During these past twelve years, the High Court had a hectic task of hearing the hundreds of convicts, identiying them, and recording the witnesses. It was due to these marathon process that, the advocates say, it took twelve years to deliver the verdict. Dismissing the appeal petition from 215 convicts, Madras High Court Judge Justice P Velmurugan had delivered the verdict and directed the state government to offer compensation of Rs 10 lakh to each victim.
Justice Velmurugan ordered the government to give suitable employment to the victims, either it can be government jobs, or from private firms, or from women self-help groups. The Justice has also recommended the government to take stringent action against the then District Collector of Dharmapuri, then Superintendent of Police, and the district forest official.
Most of the convicts, after making an appeal in 2011, were awarded bail while the convicts who found guilty of raping women spent three years in prison. However, after three years, they were conferred with bail and all the 215 convicts were walking free all these years.

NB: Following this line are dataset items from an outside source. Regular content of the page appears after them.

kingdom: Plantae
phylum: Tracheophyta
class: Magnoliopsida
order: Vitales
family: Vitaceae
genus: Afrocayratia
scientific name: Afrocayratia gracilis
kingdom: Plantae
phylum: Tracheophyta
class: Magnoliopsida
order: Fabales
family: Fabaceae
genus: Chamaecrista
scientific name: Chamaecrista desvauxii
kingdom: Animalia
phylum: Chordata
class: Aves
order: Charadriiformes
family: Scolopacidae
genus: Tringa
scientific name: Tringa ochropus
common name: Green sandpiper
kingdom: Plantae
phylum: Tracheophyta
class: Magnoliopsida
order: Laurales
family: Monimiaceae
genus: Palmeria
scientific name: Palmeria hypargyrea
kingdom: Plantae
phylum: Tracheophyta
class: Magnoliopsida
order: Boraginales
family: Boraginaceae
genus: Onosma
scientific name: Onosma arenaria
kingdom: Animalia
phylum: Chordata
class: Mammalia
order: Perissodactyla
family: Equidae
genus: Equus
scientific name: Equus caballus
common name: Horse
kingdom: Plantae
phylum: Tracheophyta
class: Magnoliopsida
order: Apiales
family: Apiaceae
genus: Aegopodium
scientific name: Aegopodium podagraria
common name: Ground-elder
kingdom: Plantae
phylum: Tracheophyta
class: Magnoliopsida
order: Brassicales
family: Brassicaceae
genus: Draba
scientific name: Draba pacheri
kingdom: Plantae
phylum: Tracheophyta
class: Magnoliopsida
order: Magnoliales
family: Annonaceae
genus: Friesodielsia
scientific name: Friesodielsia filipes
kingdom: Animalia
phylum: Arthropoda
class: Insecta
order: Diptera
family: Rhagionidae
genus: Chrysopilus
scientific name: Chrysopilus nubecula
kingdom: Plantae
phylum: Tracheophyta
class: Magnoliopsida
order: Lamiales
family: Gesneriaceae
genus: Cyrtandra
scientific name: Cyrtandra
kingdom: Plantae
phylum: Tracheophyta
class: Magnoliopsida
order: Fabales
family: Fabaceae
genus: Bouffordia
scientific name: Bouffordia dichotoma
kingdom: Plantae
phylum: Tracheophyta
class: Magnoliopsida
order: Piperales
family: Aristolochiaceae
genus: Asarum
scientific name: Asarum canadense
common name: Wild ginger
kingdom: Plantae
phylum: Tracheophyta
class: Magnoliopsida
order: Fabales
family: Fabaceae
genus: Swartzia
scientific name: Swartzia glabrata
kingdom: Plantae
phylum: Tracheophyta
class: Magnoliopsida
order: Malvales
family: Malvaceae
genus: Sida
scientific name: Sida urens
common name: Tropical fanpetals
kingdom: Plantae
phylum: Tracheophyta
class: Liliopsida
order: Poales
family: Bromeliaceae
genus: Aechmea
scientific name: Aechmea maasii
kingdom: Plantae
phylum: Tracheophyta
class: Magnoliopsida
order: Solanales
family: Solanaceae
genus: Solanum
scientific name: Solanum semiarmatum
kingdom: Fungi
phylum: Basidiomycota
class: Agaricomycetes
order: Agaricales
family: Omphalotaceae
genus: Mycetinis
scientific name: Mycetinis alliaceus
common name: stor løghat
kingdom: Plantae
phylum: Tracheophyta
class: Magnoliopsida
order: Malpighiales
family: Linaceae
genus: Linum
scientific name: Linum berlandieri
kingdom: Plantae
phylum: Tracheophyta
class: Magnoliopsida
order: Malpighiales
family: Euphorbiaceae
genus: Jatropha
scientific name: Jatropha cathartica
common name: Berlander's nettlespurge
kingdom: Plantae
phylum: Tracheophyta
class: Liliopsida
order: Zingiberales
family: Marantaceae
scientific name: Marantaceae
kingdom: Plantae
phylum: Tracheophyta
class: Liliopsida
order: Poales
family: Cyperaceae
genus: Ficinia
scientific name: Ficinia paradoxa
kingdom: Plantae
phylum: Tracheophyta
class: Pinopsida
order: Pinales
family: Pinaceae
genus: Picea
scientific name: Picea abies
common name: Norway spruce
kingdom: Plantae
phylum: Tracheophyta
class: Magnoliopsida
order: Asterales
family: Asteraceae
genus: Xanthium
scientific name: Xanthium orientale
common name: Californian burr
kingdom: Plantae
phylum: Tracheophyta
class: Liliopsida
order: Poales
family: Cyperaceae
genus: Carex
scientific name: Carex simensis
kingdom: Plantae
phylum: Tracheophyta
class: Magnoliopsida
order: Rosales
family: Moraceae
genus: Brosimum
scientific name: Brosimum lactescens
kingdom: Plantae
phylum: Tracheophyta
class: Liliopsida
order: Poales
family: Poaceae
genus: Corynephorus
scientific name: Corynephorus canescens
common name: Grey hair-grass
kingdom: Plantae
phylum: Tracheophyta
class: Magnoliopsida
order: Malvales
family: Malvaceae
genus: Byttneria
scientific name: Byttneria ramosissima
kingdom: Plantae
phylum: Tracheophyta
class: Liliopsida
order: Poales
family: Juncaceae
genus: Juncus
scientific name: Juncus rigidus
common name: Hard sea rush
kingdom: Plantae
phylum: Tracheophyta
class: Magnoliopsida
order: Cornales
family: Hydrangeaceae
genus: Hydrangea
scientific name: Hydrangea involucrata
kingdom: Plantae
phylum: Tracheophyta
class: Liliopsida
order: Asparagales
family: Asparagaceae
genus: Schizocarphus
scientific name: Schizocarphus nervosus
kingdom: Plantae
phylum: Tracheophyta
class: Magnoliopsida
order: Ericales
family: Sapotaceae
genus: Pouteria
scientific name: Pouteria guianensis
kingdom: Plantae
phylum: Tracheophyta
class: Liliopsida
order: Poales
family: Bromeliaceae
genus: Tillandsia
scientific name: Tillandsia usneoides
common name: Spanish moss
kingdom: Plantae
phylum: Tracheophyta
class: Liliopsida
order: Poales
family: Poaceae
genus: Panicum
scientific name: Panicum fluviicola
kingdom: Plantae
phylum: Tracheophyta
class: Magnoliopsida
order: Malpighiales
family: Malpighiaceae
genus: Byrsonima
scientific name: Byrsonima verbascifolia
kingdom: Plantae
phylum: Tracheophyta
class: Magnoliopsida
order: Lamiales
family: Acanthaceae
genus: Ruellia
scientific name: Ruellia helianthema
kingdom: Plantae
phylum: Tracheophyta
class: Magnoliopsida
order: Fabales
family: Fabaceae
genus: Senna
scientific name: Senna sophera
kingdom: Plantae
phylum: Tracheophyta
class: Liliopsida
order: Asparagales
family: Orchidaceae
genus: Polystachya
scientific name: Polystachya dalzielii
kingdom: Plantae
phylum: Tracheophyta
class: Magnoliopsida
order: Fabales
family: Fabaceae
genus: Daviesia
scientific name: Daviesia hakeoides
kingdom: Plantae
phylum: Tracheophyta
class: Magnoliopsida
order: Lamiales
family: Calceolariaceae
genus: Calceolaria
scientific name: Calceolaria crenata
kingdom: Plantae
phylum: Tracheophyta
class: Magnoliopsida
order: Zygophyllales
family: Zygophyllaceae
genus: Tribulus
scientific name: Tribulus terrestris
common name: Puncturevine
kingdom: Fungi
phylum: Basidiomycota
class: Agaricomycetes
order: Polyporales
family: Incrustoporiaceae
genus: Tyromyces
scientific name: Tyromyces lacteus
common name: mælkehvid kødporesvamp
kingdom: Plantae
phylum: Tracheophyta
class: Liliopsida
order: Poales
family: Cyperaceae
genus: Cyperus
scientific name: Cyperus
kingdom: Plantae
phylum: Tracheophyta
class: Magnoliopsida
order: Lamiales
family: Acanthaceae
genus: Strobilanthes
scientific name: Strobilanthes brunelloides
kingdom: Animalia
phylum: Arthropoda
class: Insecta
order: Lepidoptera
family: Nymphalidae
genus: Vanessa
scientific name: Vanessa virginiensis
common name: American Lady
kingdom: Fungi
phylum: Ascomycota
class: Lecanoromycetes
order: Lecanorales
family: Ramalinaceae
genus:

As their appeal petition has now been dismissed by the Madras High Court, Justice Velmurugan had ordered all the accused to surrender before the Krishnagiri court.
It has been reported that during these twelve years, some of the convicts have died and the documentations confirming their deaths are being submitted in the high court and for the convicts who had already spent years in prison, they are now ordered to serve the rest of their terms. It is pertinent to note that earlier this March, Justice Velmurugan had visited Vachathi and held an inspection into what now remain grim and haunting rubbles of the past.